Funding could be an issue with an estimated 100 million dollar price tag to put an SRO in every school in Florida.

"Money is part of the issue, but we can't allow ourselves just to focus on putting armed people in schools. We have to look at this comprehensively, we have to look at every possible way to ensure the safety of our young people," said Vice Chair of the committee Sen. Bill Montford (D-Tallahassee).

Pons is confident he could put the officers in every school with a little more money from the state.

"We're currently getting one million from Safe Schools (funding) and one million from the county, if I had an additional million I think I could do it," he said.

Senator Montford agrees that parents have a right to be concerned for their children's safety, but he believes that there is not one absolute solution to prevent future tragedies.

"Our particular school district, they've done everything possible, but you cannot guarantee someone's safety, no matter where you are," said the senator.

The senate's education appropriations committee will meet Wednesday to talk about the potential new school safety funding.

Tallahassee, FL - Florida school districts will be pressing the state's legislature for more funding this session. The added funding will be used to provide more school resource officers, mainly in elementary schools.

Leon County Schools superintendent Jackie Pons asked Florida Governor Rick Scott to pay for school resource officers in every school, including elementary schools, Newtown, Conn. school shooting tragedy.

Leon County and Leon County Schools split the $2.3 million dollar cost for their current SRO's, and about $70 million dollars of Florida's budget goes toward school security. Pons has ideas about who they could put in schools besides active law enforcement.

"We currently have an SRO program for our middle schools and our high schools, on that type of model there would be a cost but there could be another way of funding it, too, if you took retired officers, retired sheriff's department, retired policeman, retired military, veterans, and trained them," said Pons.

Executive Director of the Florida School Board Association Dr. Wayne Blanton said of the $70 million dollar funding: "That's not nearly enough dollars to have a resource officer in every school. Hardly any of the elementary schools have a school resource officer. It would cost in excess of 100 million dollars to have a school resource officer in every school in Florida."

Both Pons and Dr. Blanton will meet with Florida's Senate Education Committee to talk about school safety issues on Tuesday, Jan. 15th.

12-21.2012 by Julie Montanaro

Leon County's Sheriff and school superintendent are calling on the governor to pay for a school resource officer in every school. And a city commissioner is now calling for police patrols in the interim.

The requests come on the heels of a massacre that killed 20 children and 6 adults at an elementary school in Connecticut.

There are 23 shool resource officers in Leon County. Most high schools and middle schools have one full time, and the elementary schools share.

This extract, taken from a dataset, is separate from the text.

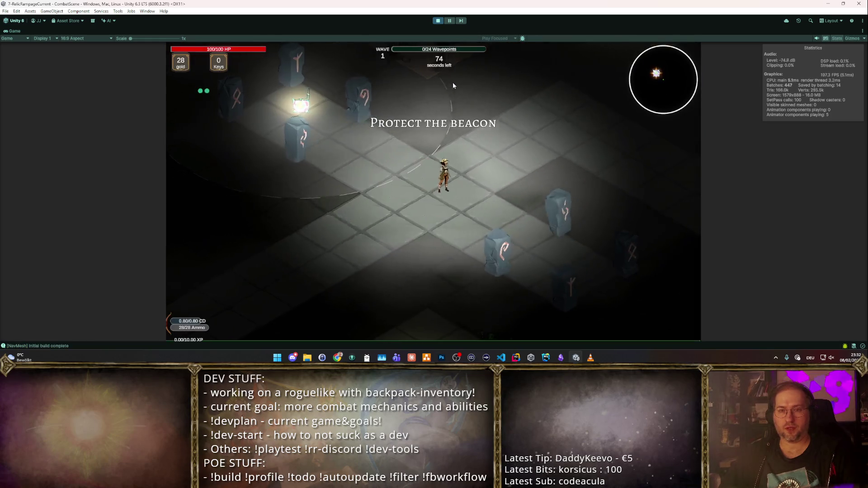
key(t)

Now the Leon County Sheriff and School Superintendent are asking the governor to find finding for a full time officer at every school.

"When it comes to protecting our children I don't think we need to spend a lot of time talking about cost. We need to take action,"
Superintendent Jackie Pons said.

Leon County and Leon County Schools split the 2.3 million dollar tab for school resource officers each year.

Tally up the salary, benefits, car and computer and it's about $100 thousand dollars for every SRO. That's why the plea comes now as the governor crafts his budget.

"This is what they're elected to do is to find a mechanism to protect our children and make sure we have the safest schools we could possibly have."

City Commisisoner Scott Maddox says he'll take a proposal to fellow commissioners in January asking for regular and directed patrols at elementary schools until the legislature has a chance to debate a more permanent solution.

"Our TPD officers can start right now visiting elementary schools in the their districts. We can do directed patrols," Maddox said. "They get out of the car, they go inside talk to parents, teachers, and school administrators and they get to talk to the kids to make sure that everybody feels sage and there's a law enforcement presence at our elementary schools."

Maddox will present the idea at the city's January 9th meeting.